As for "recycling" the metal. Bah. Just put the chips and shavings into a kiln and out it comes fresh as anything, ready to be used again. You make this sound like some kind of an awfully complicated process, but it really isn't. Metals are unique in that way, that it's really hard to waste them even if you try.
Sure metals can be recycled but there is something to be said for saving the energy it would take to heat 5650 lbs of titanium to 3000F+ to melt it down.
The statement in the article about titanium probably refers to a huge government contract for something like the A-10 Thunderbolt 2, a combat aircraft that has a very high survivability rate in combat, almost 100%. While I don't doubt the statement re thousands of lbs titanium for a 300 lb part, I just have to remind that on the first Warthog, they used less titanium and still had the same high survivability. To say that this is an efficient process, maybe it should be compared to something that is, in fact, efficient. This seems to me to be an important manufacturing advance, one that should easily be able to stand on its own merits, not misdirection and padded numbers.

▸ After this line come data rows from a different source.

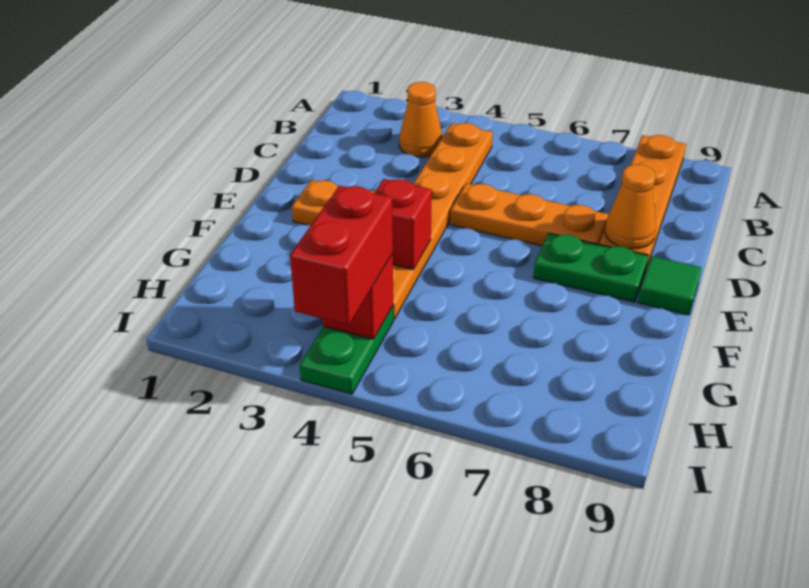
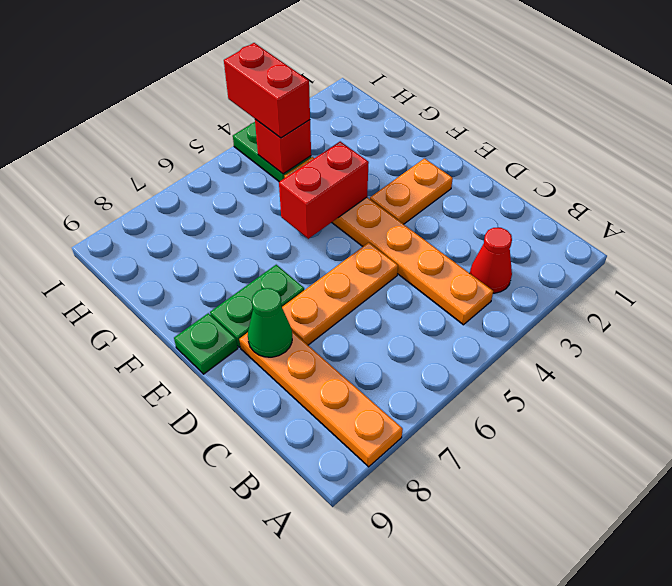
orange 1x1 cone [399,82,443,157] -> red 1x1 cone [470,228,512,293]
orange 1x1 cone [605,164,656,249] -> green 1x1 cone [248,288,292,357]
green 1x1 tile [638,256,702,315] -> green 1x1 plate [174,313,238,374]
red 1x1 brick [374,179,432,270] -> red 1x2 brick [279,141,369,239]

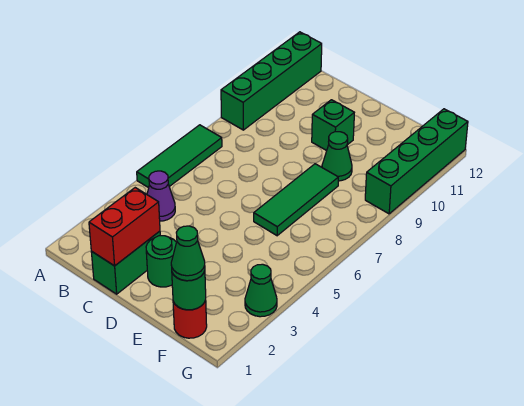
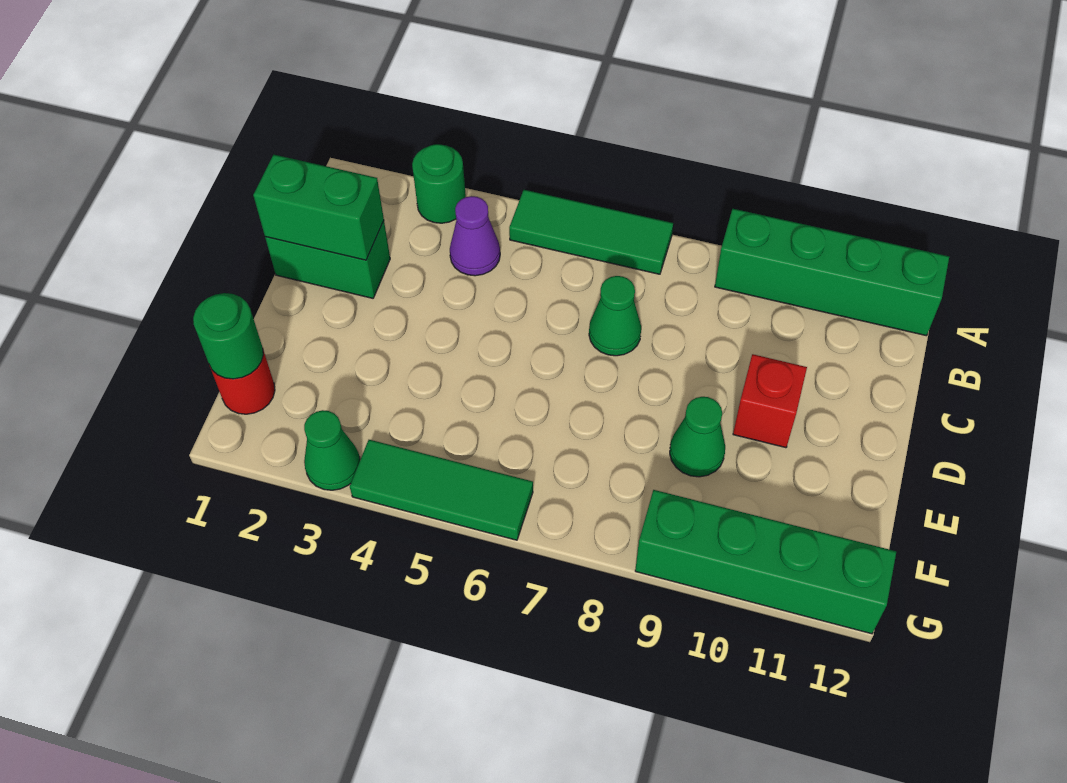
red 1x2 brick [89,188,160,266] -> green 1x2 brick [253,155,384,260]
green 1x1 round brick [146,236,176,287] -> green 1x1 round brick moved to [412,144,466,223]
green 1x1 brick [312,100,354,151] -> red 1x1 brick [733,354,807,448]
green 1x3 tile [254,164,338,236] -> green 1x3 tile moved to [350,440,533,540]
green 1x1 cone [171,226,205,281] -> green 1x1 cone moved to [589,276,641,356]

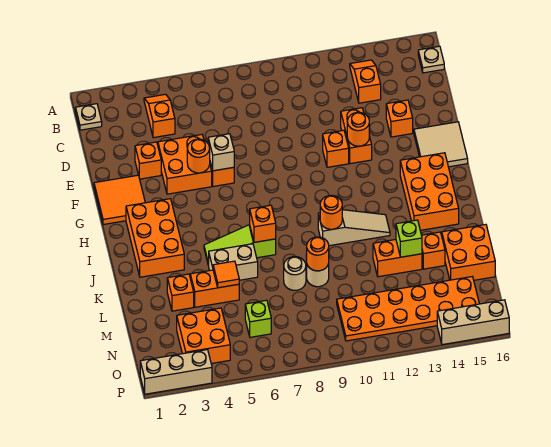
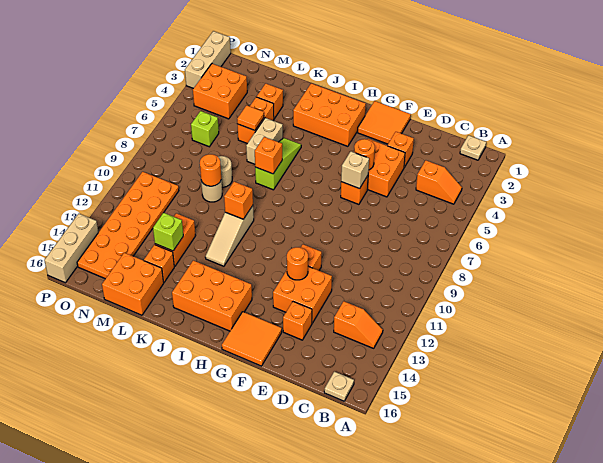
orange 1x2 brick [341,108,372,164] -> orange 2x2 brick [273,266,332,323]
tan 2x2 tile [414,122,468,167] -> orange 2x2 tile [222,312,282,366]
orange 1x1 round brick [320,195,342,229] -> orange 1x1 brick [224,182,253,219]

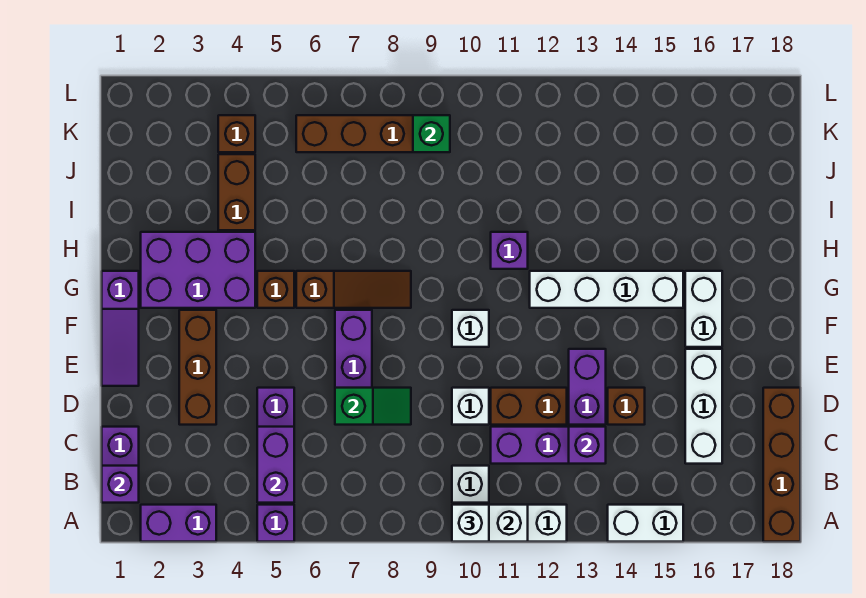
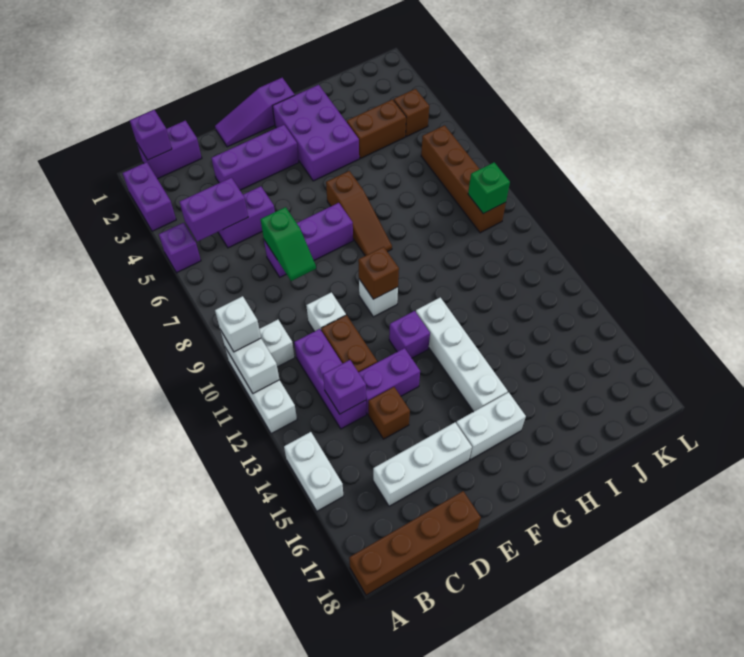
brown 1x3 brick [179,310,216,425] -> purple 1x3 brick [212,125,299,190]
brown 1x1 brick [257,271,294,308] -> brown 1x1 brick moved to [358,247,399,299]
purple 1x1 brick [491,232,528,269] -> purple 1x1 brick moved to [389,311,430,358]

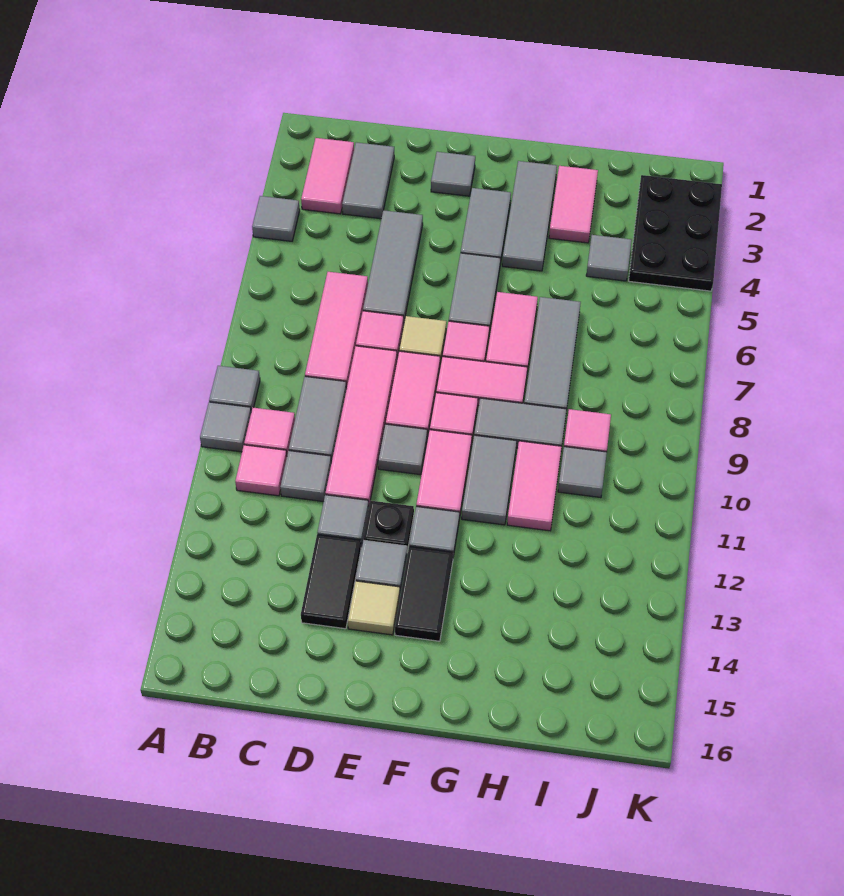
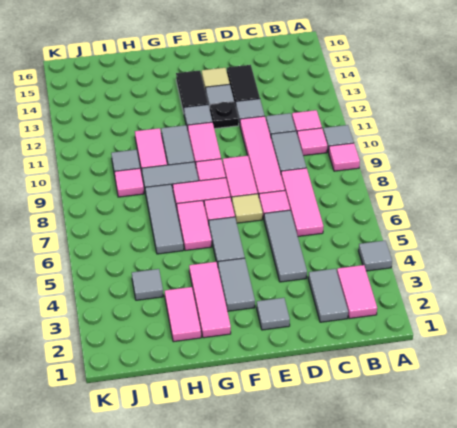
grey 1x1 tile [209,366,260,412] -> pink 1x1 tile [328,143,360,171]
grey 1x1 tile [378,424,427,475] -> none
grey 1x3 tile [502,161,557,271] -> pink 1x3 tile [189,262,231,338]
black 2x3 plate [629,175,722,291] -> none

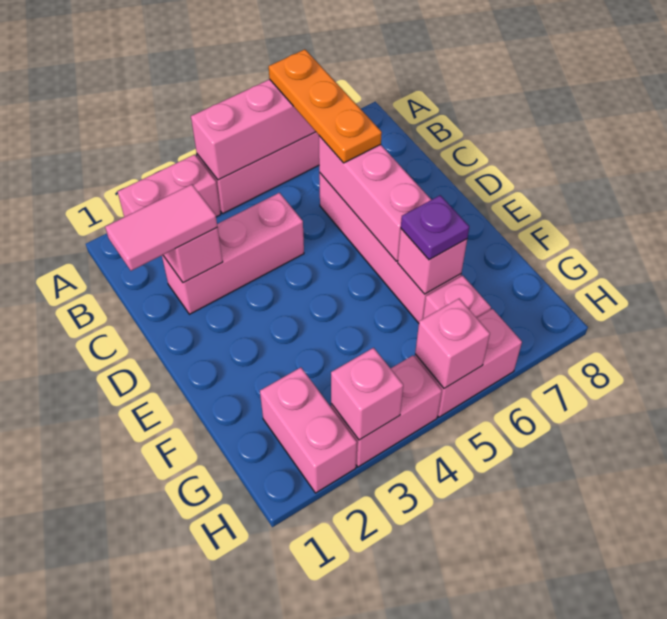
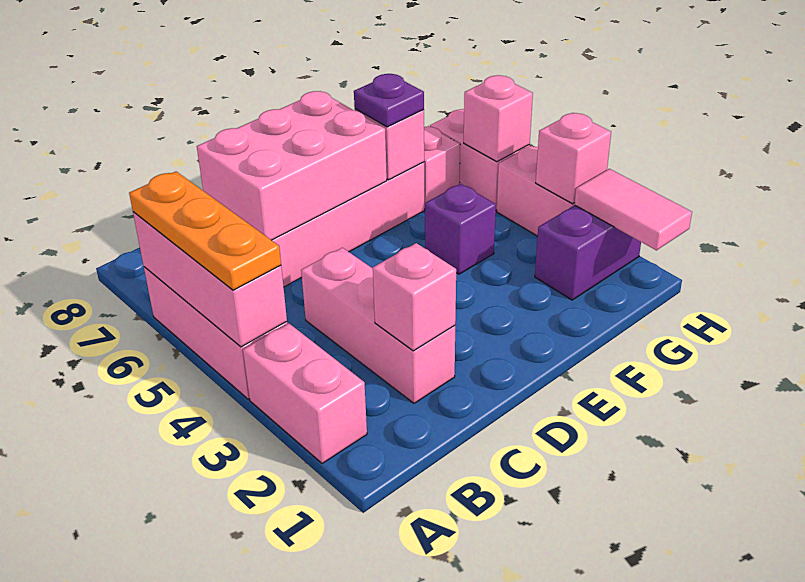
orange 1x3 plate [269,49,382,163] -> orange 1x3 plate turned to [129,172,281,290]
pink 1x2 tile [105,184,217,271] -> pink 1x2 tile moved to [574,169,692,250]
pink 1x3 brick [319,136,431,261] -> pink 2x3 brick [197,91,387,240]
none -> purple 1x1 brick [425,184,496,274]
pink 1x2 brick [260,367,357,493] -> purple 1x2 brick [535,205,641,300]

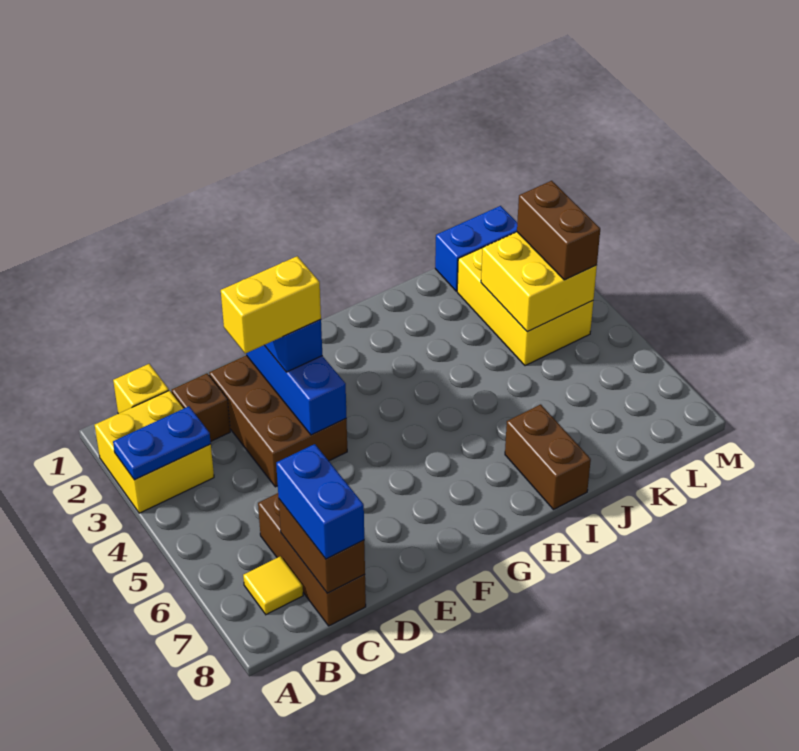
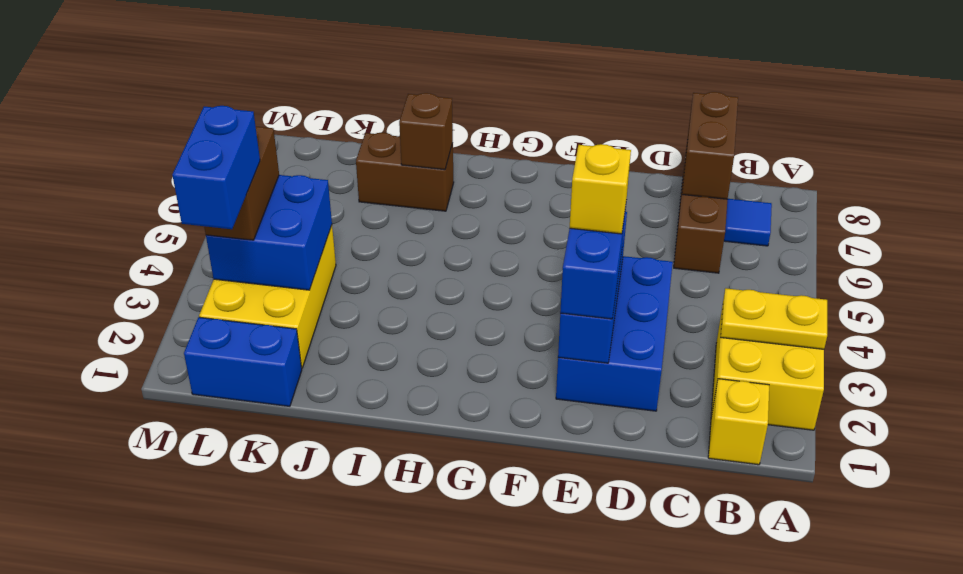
blue 1x2 plate [113,406,211,480] -> yellow 1x2 plate [721,288,827,349]
yellow 1x1 tile [243,556,303,615] -> blue 1x1 tile [724,199,772,246]
brown 1x1 brick [172,373,230,441] -> brown 1x1 brick moved to [399,93,453,170]
blue 1x2 brick [276,444,364,559] -> blue 1x2 brick moved to [172,106,260,229]
brown 2x3 brick [209,355,347,487] -> blue 2x3 brick [556,256,673,411]
yellow 1x2 brick [221,256,321,354] -> yellow 1x1 brick [570,144,631,234]
brown 1x2 brick [505,404,591,509] -> brown 1x2 brick turned to [356,133,454,211]
yellow 2x2 brick [481,232,597,332] -> blue 2x2 brick [206,175,332,290]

Details about this technology can be found online (search: “EBF3” and “NASA”). NASA is seeking licensees for this technology so that it could be used for non-NASA applications. For more information see Fuentek’s blog post on the EBF3.
I'd say the tolerance on that part is pretty terrible. It's definitely not good enough for aerospace application.
-(I see a www.thereifixedit-INSPACE.com coming on!)-
That being said: if this fabrication process requires further machining operations, how would they be done in space?
Interesting. I guess it is for those who are interested in this technology. Electron beams that is used for metal fabrication. I guess for me, I would like to know if it actually improves the process and the manufacturing process. Is it cost effective comparing t o traditional methods/ Does it reduce the process time?